Donald Trump hasn’t unveiled any details of the “Deal of the Century” yet, and it remains unknown whether the revelation will be in the form of a vision bearing his imprint or a detailed solution for an agreement to be reached between the two struggling sides. Trump will definitely come up with a proposal that contradicts his openly disclosed conviction that any settlement should be within the realm of what both parties agree upon, as Israelis and Palestinians are equal parties in the conflict, who are concerned with the implementation of the deal without the interference of any foreign entity. Trump and his Middle Eastern affairs team never engaged in consultations or prepared for this proposal, although such a proposal deems such preparations crucial prerequisites, the lack of which would be harmful to the acceptance and implementation of the awaited proposal. The Israeli prime minister and his opponent in the upcoming election have been given the honor of being briefed on the proposal, as they have been invited to Washington for this purpose.
When it comes to such an approach, Jordan has reservations, as it only believes in viable solutions. The conflict never lacked solutions per se but entailed inapplicable solutions and plans that emerged without consultations, discussions and coordination with any of the concerned parties. Just by looking at it, Jordan was able to see that this proposal, which lacked coordination with the concerned entities, would be dead on arrival, although it stems from the mightiest and most influential power in the world. The American administration never invited any Arab country, be it Jordan, Egypt or the Palestinians themselves, to discuss the proposal, which is better because they would have been placed in an awkward situation, knowing that what would be offered would most probably be unacceptable. The extent of coordination and cooperation between the United States and the major countries in the region remains unknown. Unpublicized statements point to a reprehensible absence of any coordination between the strategic allies; this could be due to the nature of the administration’s unilateralism and its high-handed behavior in dealing with the allies, as it has done so with its diplomats and military personnel in the field. No one knows why the relationship with the United States has reached this level or what should have been done in order to avoid having to say, “We haven’t seen it.” This statement avoids internal criticism for our dealing with the deal of the century, albeit at a political cost to Jordan, and we can see clearly that it made a number of countries in the region happy.
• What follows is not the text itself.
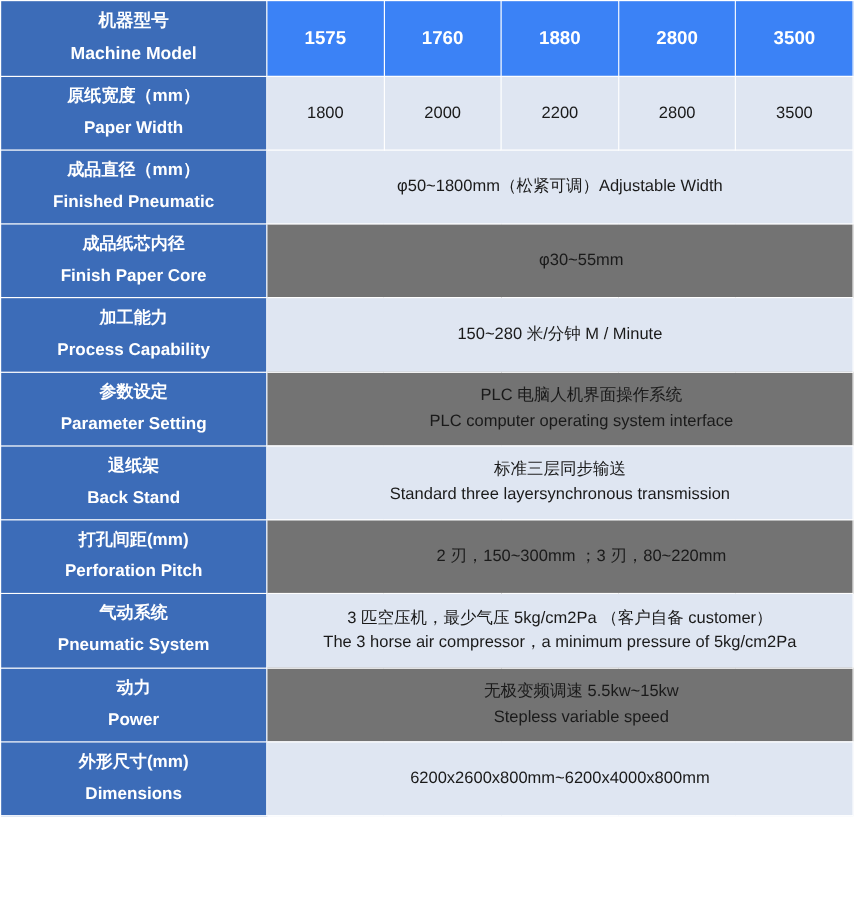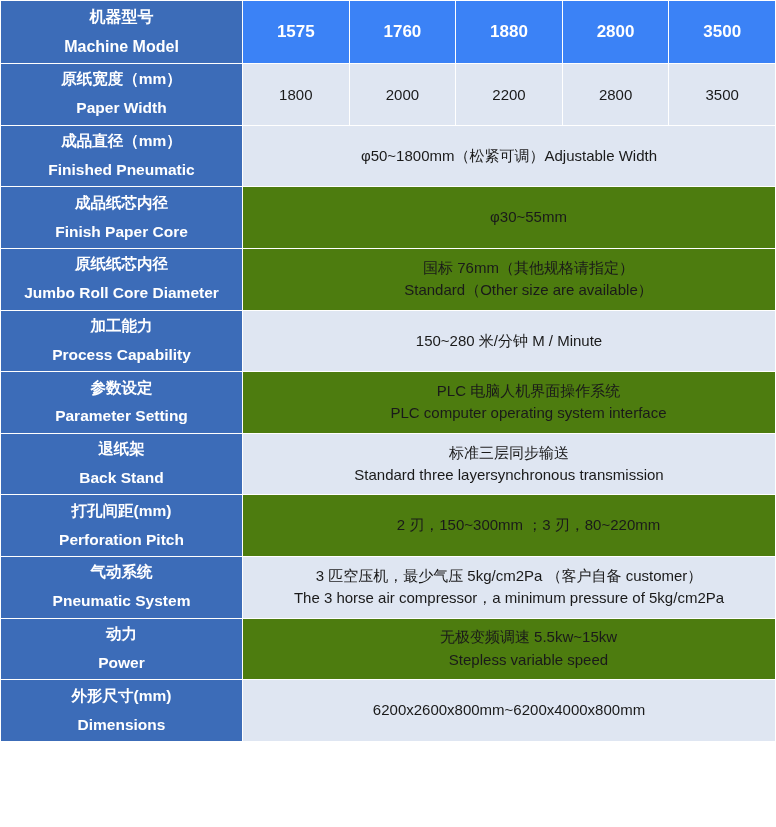"φ30~55mm" .value-cell.alt { background: #4d7c0f -> #737373 }
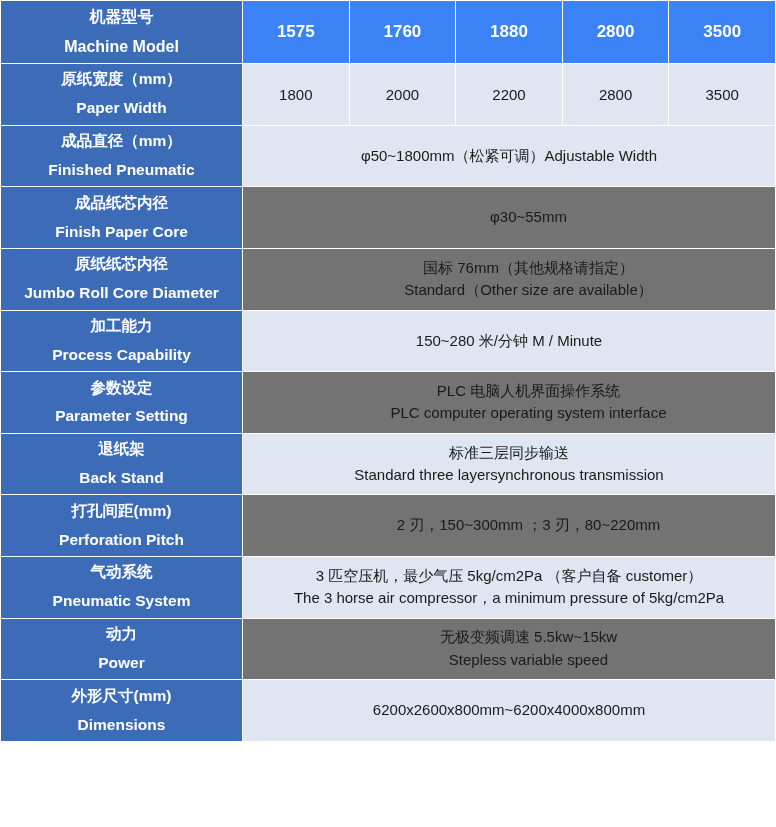"原纸纸芯内径" tr { html: <tr> <td> <span>原纸纸芯内径</span> <span>Jumbo Roll Core Diameter</span> </td> <td> <span>国标 76mm（其他规格请指定）</span> <span>Standard（Other size are available）</span> </td> </tr> -> none }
The Jordanian reaction to this anticipated American announcement requires a lot of patience and wisdom. The last thing Jordan wants is to hastily voice objections under the pressure of the media, as the regional and local media will excel in pressing for a position, and the result will be that key regional players will be hiding behind it. What is required is a stable political stance that is heard by and addresses both the local and global arenas. There is no shame in saying that we are studying the American proposal and that we see some positive points in it, that we are skeptical about some other points and that we reject others, as we reaffirm the feasible Jordanian approach to the conflict. It wouldn’t hurt to throw the ball into the American administration’s court and ask them questions to clarify their recommendations before taking a final position on them.